Esa versión extraña, porque sólo hubo un disparo y no fueron robados, se desmontó cuando se supo que el disparo se había hecho a muy poca distancia, por la espalda, y que la bala que le mató era de un revólver Smith del calibre 14, el arma reglamentaria de los agentes. Cipriano dijo en un principio que su revólver tenía las seis balas, pero había sido fácil para él poner una nueva que sustituyera a la que disparó.
Acorralado, Cipriano confesó que era cierto que le había matado él, pero que fue un accidente. Dijo que era de noche, que había notado que alguien les estaba siguiendo, y decidió sacar su revólver para disparar al aire para evitar un asalto, pero con tan mala suerte que el arma se disparó antes de tiempo.
José Ibarrola encontró la forma de demostrar que había sido un asesinato, que el pobre Joaquín se quería ir a La Coruña para no participar en algún 'negocio' fuera de la ley de su compañero. Aportó testigos que declararon que habían visto discutir a los dos agentes.

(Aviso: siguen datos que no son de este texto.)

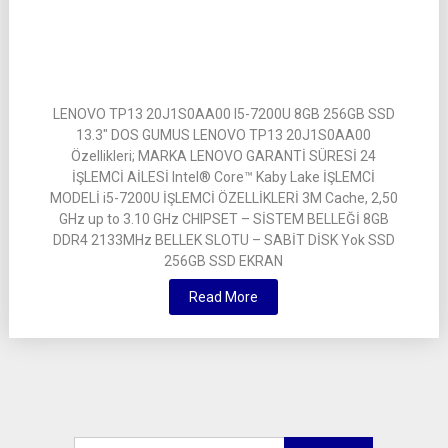
LENOVO TP13 20J1S0AA00 I5-7200U 8GB 256GB SSD
13.3″ DOS GUMUS LENOVO TP13 20J1S0AA00
Özellikleri; MARKA LENOVO GARANTİ SÜRESİ 24
İŞLEMCİ AİLESİ Intel® Core™ Kaby Lake İŞLEMCİ
MODELİ i5-7200U İŞLEMCİ ÖZELLİKLERİ 3M Cache, 2,50
GHz up to 3.10 GHz CHIPSET – SİSTEM BELLEĞİ 8GB
DDR4 2133MHz BELLEK SLOTU – SABİT DİSK Yok SSD
256GB SSD EKRAN
Read More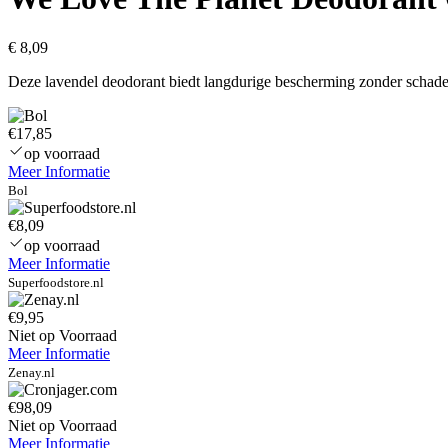
€
8,09
Deze lavendel deodorant biedt langdurige bescherming zonder schadeli
€17,85
op voorraad
Meer Informatie
Bol
€8,09
op voorraad
Meer Informatie
Superfoodstore.nl
€9,95
Niet op Voorraad
Meer Informatie
Zenay.nl
€98,09
Niet op Voorraad
Meer Informatie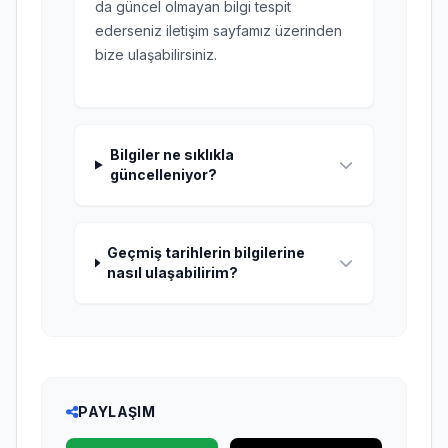
da güncel olmayan bilgi tespit
ederseniz iletişim sayfamız üzerinden
bize ulaşabilirsiniz.
Bilgiler ne sıklıkla
güncelleniyor?
Geçmiş tarihlerin bilgilerine
nasıl ulaşabilirim?
PAYLAŞIM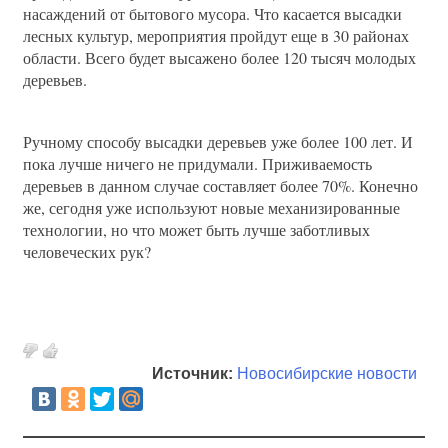
насаждений от бытового мусора. Что касается высадки
лесных культур, мероприятия пройдут еще в 30 районах
области. Всего будет высажено более 120 тысяч молодых
деревьев.
Ручному способу высадки деревьев уже более 100 лет. И
пока лучше ничего не придумали. Приживаемость
деревьев в данном случае составляет более 70%. Конечно
же, сегодня уже используют новые механизированные
технологии, но что может быть лучше заботливых
человеческих рук?
Источник:
Новосибирские новости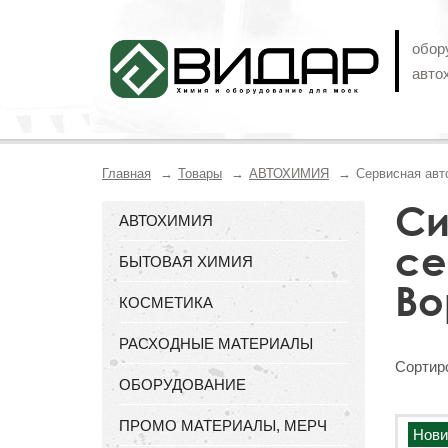
обор
авто
Главная
Товары
АВТОХИМИЯ
Сервисная авт
Си
АВТОХИМИЯ
се
БЫТОВАЯ ХИМИЯ
Во
КОСМЕТИКА
РАСХОДНЫЕ МАТЕРИАЛЫ
Сортиро
ОБОРУДОВАНИЕ
ПРОМО МАТЕРИАЛЫ, МЕРЧ
Нови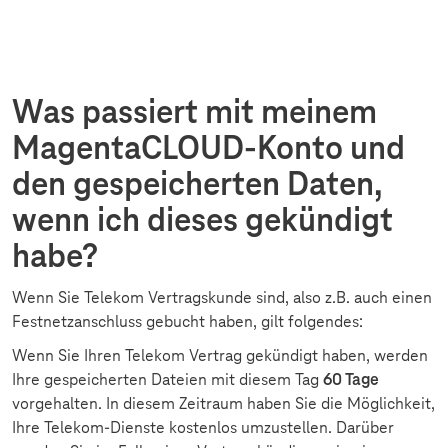
Was passiert mit meinem
MagentaCLOUD-Konto und
den gespeicherten Daten,
wenn ich dieses gekündigt
habe?
Wenn Sie Telekom Vertragskunde sind, also z.B. auch einen
Festnetzanschluss gebucht haben, gilt folgendes:
Wenn Sie Ihren Telekom Vertrag gekündigt haben, werden
Ihre gespeicherten Dateien mit diesem Tag
60 Tage
vorgehalten. In diesem Zeitraum haben Sie die Möglichkeit,
Ihre Telekom-Dienste kostenlos umzustellen. Darüber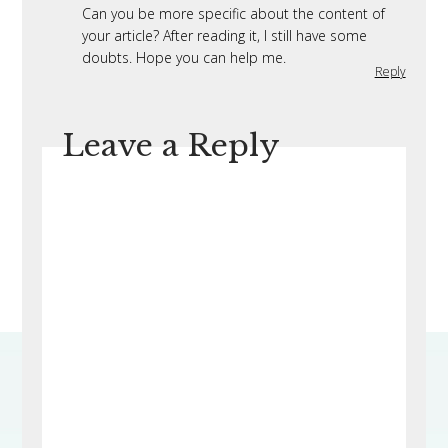
Can you be more specific about the content of
your article? After reading it, I still have some
doubts. Hope you can help me.
Reply
Leave a Reply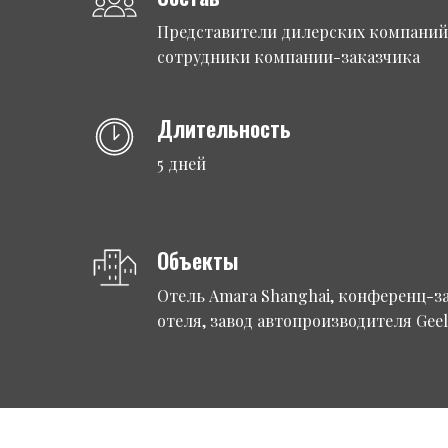
Представители дилерских компаний
сотрудники компании-заказчика
Длительность
5 дней
Объекты
Отель Amara Shanghai, конференц-за
отеля, завод автопроизводителя Geel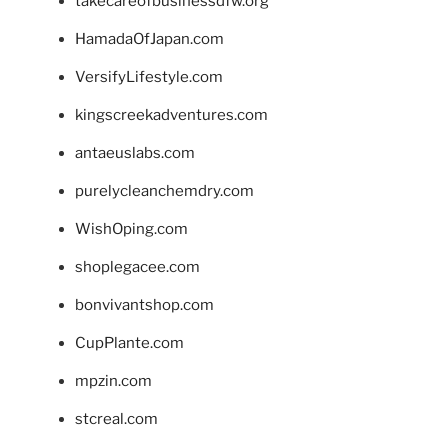
takecareofbusinessdfw.org
HamadaOfJapan.com
VersifyLifestyle.com
kingscreekadventures.com
antaeuslabs.com
purelycleanchemdry.com
WishOping.com
shoplegacee.com
bonvivantshop.com
CupPlante.com
mpzin.com
stcreal.com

El juicio por asesinato tuvo lugar en noviembre de 1917 en la Audiencia Territorial de Extremadura, en Cáceres. El periódico El Noticiero señaló que la sala de vistas estaba llena de gente al ser la madre del asesinado tan conocida en Cáceres, y mucho público no pudo entrar, quedando fuera.

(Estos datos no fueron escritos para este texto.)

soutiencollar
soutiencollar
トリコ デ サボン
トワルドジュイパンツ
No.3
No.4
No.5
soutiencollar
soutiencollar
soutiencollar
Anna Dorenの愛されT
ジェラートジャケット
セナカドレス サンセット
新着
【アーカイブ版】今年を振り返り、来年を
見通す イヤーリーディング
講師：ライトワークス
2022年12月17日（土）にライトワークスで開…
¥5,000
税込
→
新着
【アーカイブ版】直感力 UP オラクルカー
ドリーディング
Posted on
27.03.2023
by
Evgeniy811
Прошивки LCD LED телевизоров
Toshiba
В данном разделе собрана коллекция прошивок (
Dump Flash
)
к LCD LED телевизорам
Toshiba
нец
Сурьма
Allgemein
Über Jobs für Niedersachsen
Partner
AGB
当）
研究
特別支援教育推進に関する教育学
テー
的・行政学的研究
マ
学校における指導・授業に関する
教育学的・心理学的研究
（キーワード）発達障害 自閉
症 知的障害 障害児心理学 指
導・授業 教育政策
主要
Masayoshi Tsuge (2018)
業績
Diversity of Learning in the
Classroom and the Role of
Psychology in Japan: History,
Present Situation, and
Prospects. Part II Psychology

Se alabó la oratoria del abogado de la acusación particular, de José Ibarrola, que hablando a los miembros del jurado dijo que él representaba «el dolor intenso de una familia trabajadora y honrada de Cáceres, en cuyo santo hogar ya no volverá a entrar la alegría, porque una mano criminal arrancó la vida de su hijo». El letrado se fue creciendo en su discurso hasta terminar, casi gritando, que él no pedía nada más que justicia; y entonces el público de la sala empezó a corear: «¡Justicia! ¡Justicia!».
Cadena perpetua fue la condena para el malvado Cipriano.